EXERCISE MATERIALS:
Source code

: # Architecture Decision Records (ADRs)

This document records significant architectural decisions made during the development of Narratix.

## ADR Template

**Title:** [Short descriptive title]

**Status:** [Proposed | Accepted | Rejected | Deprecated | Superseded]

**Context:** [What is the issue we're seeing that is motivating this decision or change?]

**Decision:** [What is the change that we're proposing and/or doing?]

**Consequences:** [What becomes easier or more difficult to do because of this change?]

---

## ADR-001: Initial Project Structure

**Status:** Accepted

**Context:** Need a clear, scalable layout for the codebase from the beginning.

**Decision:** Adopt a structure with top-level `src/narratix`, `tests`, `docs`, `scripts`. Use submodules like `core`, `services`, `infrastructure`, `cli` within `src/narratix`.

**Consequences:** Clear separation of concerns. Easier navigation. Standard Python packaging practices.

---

WORK INSTRUCTIONS:
Could you reproduce all of the entries above exactly?

RESULT FOR THIS EXERCISE:
Source code

: # Architecture Decision Records (ADRs)

This document records significant architectural decisions made during the development of Narratix.

## ADR Template

**Title:** [Short descriptive title]

**Status:** [Proposed | Accepted | Rejected | Deprecated | Superseded]

**Context:** [What is the issue we're seeing that is motivating this decision or change?]

**Decision:** [What is the change that we're proposing and/or doing?]

**Consequences:** [What becomes easier or more difficult to do because of this change?]

---

## ADR-001: Initial Project Structure

**Status:** Accepted

**Context:** Need a clear, scalable layout for the codebase from the beginning.

**Decision:** Adopt a structure with top-level `src/narratix`, `tests`, `docs`, `scripts`. Use submodules like `core`, `services`, `infrastructure`, `cli` within `src/narratix`.

**Consequences:** Clear separation of concerns. Easier navigation. Standard Python packaging practices.

---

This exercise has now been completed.